Segment Start: Dataset content
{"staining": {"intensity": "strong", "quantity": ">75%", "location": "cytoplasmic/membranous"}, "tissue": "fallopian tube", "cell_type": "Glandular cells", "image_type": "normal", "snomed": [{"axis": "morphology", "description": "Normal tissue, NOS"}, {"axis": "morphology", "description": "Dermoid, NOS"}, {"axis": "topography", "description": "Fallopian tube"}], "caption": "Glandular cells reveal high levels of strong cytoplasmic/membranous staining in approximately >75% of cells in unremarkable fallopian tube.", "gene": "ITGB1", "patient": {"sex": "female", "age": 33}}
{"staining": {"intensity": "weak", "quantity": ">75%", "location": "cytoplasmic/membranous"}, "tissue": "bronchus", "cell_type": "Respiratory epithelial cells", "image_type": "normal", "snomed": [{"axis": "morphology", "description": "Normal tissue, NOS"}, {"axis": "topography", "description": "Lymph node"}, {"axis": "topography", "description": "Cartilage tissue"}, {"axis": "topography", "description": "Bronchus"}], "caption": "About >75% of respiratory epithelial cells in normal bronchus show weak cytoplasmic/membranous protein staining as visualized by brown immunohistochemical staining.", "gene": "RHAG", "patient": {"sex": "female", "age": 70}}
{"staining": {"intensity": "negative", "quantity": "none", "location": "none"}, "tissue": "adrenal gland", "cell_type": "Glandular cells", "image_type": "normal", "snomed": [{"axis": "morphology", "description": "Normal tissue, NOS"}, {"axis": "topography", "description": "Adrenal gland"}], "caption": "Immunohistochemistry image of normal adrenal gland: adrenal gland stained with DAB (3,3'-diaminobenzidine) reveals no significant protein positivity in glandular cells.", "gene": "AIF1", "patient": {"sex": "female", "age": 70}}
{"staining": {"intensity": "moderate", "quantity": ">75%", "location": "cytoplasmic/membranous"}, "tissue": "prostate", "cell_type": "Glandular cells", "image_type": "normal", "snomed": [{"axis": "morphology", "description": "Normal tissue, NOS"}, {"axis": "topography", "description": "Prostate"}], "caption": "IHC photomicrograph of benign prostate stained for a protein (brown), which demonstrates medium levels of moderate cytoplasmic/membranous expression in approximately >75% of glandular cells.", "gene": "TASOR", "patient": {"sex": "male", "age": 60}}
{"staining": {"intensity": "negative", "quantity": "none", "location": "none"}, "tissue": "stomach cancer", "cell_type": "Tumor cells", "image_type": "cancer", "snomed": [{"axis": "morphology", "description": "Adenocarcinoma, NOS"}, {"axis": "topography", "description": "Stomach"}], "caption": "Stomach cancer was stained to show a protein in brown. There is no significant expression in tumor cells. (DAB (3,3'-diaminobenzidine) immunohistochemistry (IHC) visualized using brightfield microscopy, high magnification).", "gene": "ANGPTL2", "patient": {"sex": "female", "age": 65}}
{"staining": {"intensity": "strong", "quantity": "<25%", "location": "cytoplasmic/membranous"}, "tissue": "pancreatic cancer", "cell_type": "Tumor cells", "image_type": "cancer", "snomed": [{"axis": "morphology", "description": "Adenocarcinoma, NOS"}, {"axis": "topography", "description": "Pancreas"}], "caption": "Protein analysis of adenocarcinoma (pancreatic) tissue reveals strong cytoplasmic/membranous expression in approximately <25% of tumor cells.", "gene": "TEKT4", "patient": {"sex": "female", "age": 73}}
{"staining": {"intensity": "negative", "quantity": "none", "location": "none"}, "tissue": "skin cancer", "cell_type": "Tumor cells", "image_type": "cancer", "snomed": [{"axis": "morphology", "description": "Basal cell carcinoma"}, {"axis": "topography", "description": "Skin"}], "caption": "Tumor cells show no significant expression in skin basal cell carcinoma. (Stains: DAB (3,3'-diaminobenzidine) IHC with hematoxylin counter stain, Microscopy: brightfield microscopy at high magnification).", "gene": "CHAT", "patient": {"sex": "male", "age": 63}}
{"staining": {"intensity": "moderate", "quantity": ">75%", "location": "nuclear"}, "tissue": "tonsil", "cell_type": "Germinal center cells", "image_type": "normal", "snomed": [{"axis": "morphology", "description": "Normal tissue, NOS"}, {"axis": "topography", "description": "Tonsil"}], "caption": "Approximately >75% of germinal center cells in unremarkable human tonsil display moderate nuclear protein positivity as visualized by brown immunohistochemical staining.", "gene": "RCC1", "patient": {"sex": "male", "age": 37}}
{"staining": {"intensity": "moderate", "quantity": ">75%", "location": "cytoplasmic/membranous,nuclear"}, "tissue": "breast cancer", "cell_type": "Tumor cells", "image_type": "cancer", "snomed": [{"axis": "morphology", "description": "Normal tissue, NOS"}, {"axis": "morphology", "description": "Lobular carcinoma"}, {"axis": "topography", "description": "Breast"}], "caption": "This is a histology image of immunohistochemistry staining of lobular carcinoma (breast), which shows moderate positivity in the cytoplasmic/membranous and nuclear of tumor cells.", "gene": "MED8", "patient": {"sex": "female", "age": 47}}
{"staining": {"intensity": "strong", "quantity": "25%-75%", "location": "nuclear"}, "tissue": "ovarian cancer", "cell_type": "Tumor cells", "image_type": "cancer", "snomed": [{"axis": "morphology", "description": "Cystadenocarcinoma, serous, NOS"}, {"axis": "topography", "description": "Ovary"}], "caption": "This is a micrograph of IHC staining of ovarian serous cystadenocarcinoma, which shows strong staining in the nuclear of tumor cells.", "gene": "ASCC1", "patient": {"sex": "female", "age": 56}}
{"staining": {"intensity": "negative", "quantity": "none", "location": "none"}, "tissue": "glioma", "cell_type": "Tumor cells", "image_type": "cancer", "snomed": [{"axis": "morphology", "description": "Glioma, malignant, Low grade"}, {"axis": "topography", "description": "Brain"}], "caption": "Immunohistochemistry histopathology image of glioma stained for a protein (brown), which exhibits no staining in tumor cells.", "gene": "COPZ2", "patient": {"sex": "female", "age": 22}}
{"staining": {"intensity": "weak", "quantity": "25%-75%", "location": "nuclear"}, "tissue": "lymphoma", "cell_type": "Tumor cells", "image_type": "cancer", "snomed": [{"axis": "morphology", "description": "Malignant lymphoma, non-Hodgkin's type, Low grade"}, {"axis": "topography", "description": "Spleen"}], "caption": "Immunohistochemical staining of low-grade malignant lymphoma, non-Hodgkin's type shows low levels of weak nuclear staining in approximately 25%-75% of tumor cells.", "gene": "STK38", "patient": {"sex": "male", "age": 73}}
Segment End: Dataset content
-- Assignment --
Display each line of the data where "magnification" occurs.

-- The completed task --
{"staining": {"intensity": "negative", "quantity": "none", "location": "none"}, "tissue": "stomach cancer", "cell_type": "Tumor cells", "image_type": "cancer", "snomed": [{"axis": "morphology", "description": "Adenocarcinoma, NOS"}, {"axis": "topography", "description": "Stomach"}], "caption": "Stomach cancer was stained to show a protein in brown. There is no significant expression in tumor cells. (DAB (3,3'-diaminobenzidine) immunohistochemistry (IHC) visualized using brightfield microscopy, high magnification).", "gene": "ANGPTL2", "patient": {"sex": "female", "age": 65}}
{"staining": {"intensity": "negative", "quantity": "none", "location": "none"}, "tissue": "skin cancer", "cell_type": "Tumor cells", "image_type": "cancer", "snomed": [{"axis": "morphology", "description": "Basal cell carcinoma"}, {"axis": "topography", "description": "Skin"}], "caption": "Tumor cells show no significant expression in skin basal cell carcinoma. (Stains: DAB (3,3'-diaminobenzidine) IHC with hematoxylin counter stain, Microscopy: brightfield microscopy at high magnification).", "gene": "CHAT", "patient": {"sex": "male", "age": 63}}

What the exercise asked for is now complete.